Cher « étudiant »,
J’utilise les guillemets parce que je ne sais plus trop si tu étudies vraiment à l’institution dont tu te dis en grève ou si tu n’es pas plutôt un casseur qui profite du chaos pour s’amuser. Je les utilise aussi parce que ce ne sont pas tous les étudiants qui ont dépassé les bornes, cette semaine, et que je ne veux pas leur attribuer faussement des actes qui ne leur ressemblent pas.
Cher « étudiant », les images que j’ai vues hier, comme plus tôt cette semaine, et même avant, ne sont pas glorieuses .Elles te nuisent plutôt que d’aider à ta cause.
Tu le sais, et ça t’a mis en rogne de voir que les journalistes les ont diffusées pour témoigner que tes amis et toi avez fait pour faire entendre vos revendications. Mais quelles revendications au juste?
Alors, les journalistes, ils sont devenus ta nouvelle cible. Hier, tu les a menacés, tu les a invectivés, tu les a fait expulser et tu as menacé ceux qui s’adressaient à eux. Tu as dit à mes collègues qu’ils n’avaient pas le droit de demander l’opinion des gens dans la rue.
Dans la rue! Ton pouvoir, ta dictature, s’étend-elle au monde entier?
Aujourd’hui, je ne te dirai pas ce que je pense de votre combat, à toi et à tes pairs. Mon métier m’oblige un devoir de réserve, et je ne prends donc pas position sur quelque enjeu d’actualité que ce soit. C’est essentiel au rôle du journaliste.
Mais ce principe de base, cher « étudiant », je ne crois pas que tu l’aies compris. Beaucoup de gens ne le comprennent pas en fait. Tu sembles penser que parce que la couverture médiatique t’es défavorable, que mes collègues sont contre toi, qu’ils sont à la solde de tes ennemis.
Mais rappelle-toi du printemps érable, il y a trois ans, celui que tu sembles vouloir reproduire. Le mouvement avait beaucoup plus d’ampleur qu’il n’en a présentement, et pourtant, il me semble que le message avait bien passé, et de mon souvenir, très peu d’altercations avec les journalistes se sont produites. Peux-tu nous reprocher d’avoir manqué de neutralité?

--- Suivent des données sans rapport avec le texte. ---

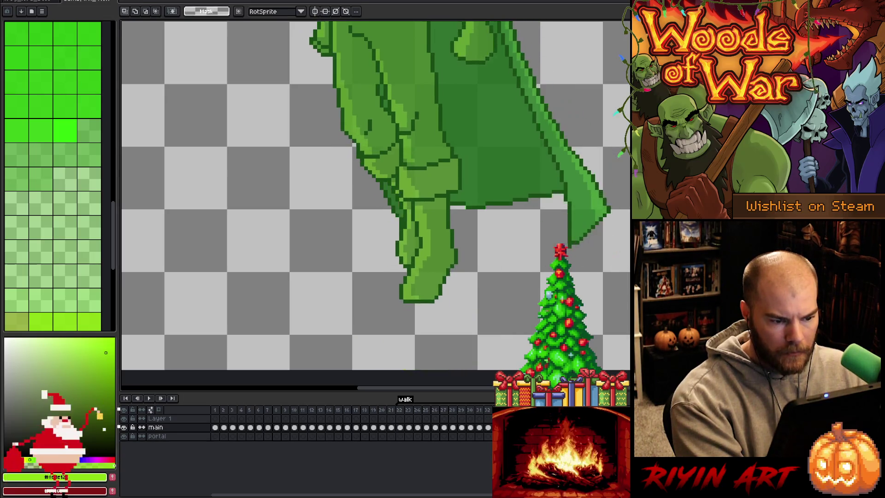
pyautogui.scroll(-3, 469, 58)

L’expression populaire veut que les journalistes soient les chiens de garde de la démocratie, cette même démocratie au nom de laquelle tu prétends te battre. Mais tes gestes ne le démontrent pas toujours, et c’est notre rôle de le montrer.
Une démocratie, c’est aussi une presse libre. Mes collègues et moi, nous ne sommes ni tes ennemis, ni tes alliés. Nous ne sommes que des témoins, dont le dessein est de montrer à tous comment se sont produites les choses. Nous n’avons aucun intérêt à déformer la réalité. Nous travaillons pour que demeure une trace des événements dans l’histoire.
Et l’Histoire, n’est-ce pas ce que tu veux faire?